(Records from a dataset)
====

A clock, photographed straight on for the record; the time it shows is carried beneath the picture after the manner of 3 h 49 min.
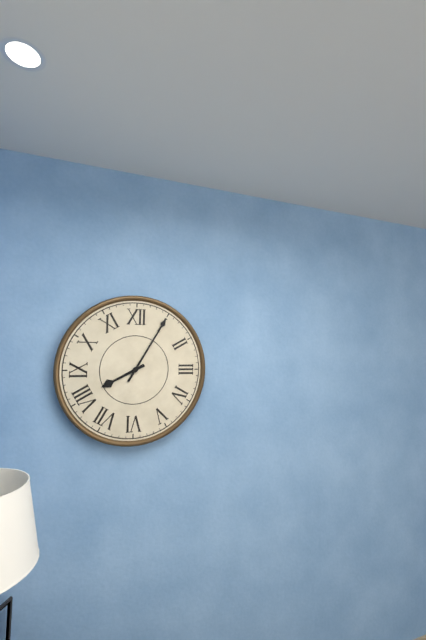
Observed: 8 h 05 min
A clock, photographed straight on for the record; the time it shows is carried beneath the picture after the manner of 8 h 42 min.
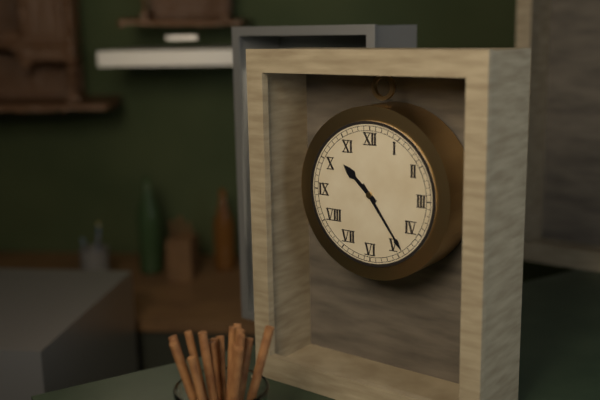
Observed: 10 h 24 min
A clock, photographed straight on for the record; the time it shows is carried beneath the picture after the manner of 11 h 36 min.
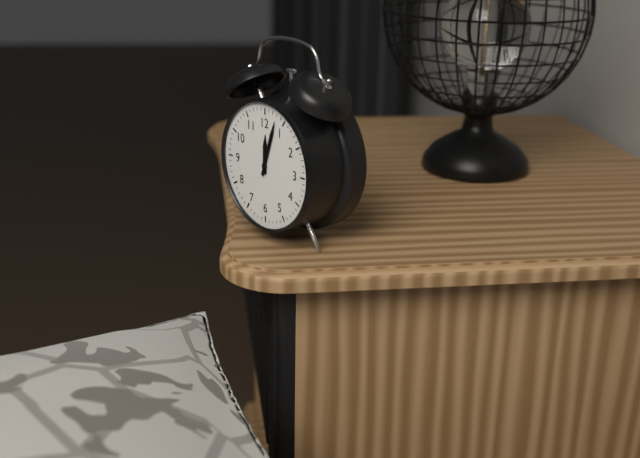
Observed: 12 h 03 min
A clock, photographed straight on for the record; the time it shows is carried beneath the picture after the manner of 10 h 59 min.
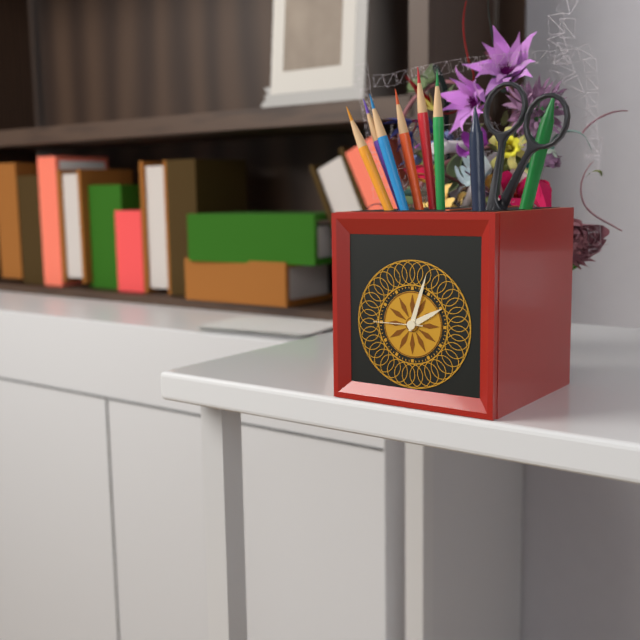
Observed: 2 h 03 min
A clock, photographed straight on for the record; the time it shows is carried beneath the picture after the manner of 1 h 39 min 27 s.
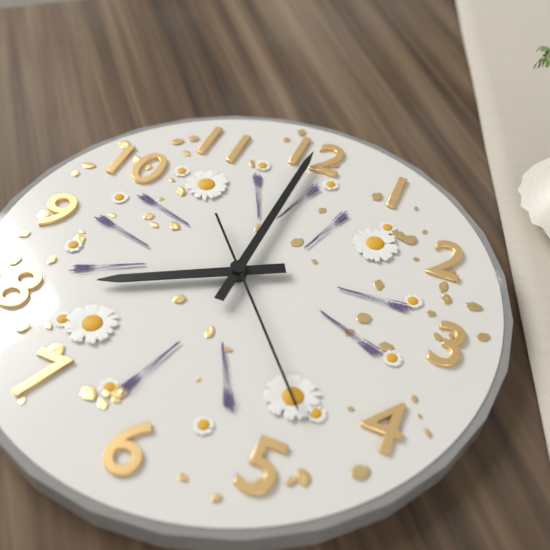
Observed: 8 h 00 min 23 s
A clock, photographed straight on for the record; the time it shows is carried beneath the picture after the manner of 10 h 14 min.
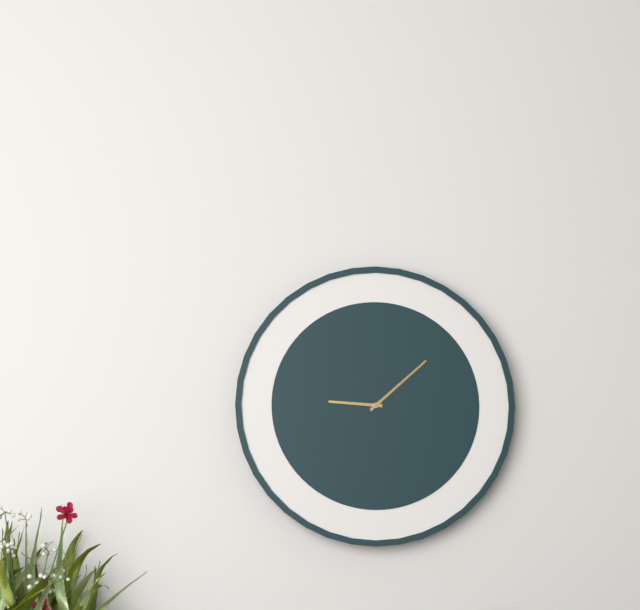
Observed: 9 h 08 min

====

(AIM OF THE TASK) Please transcribe every line of the items above word for word, omitting the pictures.

(PROBLEM SOLUTION)
A clock, photographed straight on for the record; the time it shows is carried beneath the picture after the manner of 3 h 49 min.
Observed: 8 h 05 min
A clock, photographed straight on for the record; the time it shows is carried beneath the picture after the manner of 8 h 42 min.
Observed: 10 h 24 min
A clock, photographed straight on for the record; the time it shows is carried beneath the picture after the manner of 11 h 36 min.
Observed: 12 h 03 min
A clock, photographed straight on for the record; the time it shows is carried beneath the picture after the manner of 10 h 59 min.
Observed: 2 h 03 min
A clock, photographed straight on for the record; the time it shows is carried beneath the picture after the manner of 1 h 39 min 27 s.
Observed: 8 h 00 min 23 s
A clock, photographed straight on for the record; the time it shows is carried beneath the picture after the manner of 10 h 14 min.
Observed: 9 h 08 min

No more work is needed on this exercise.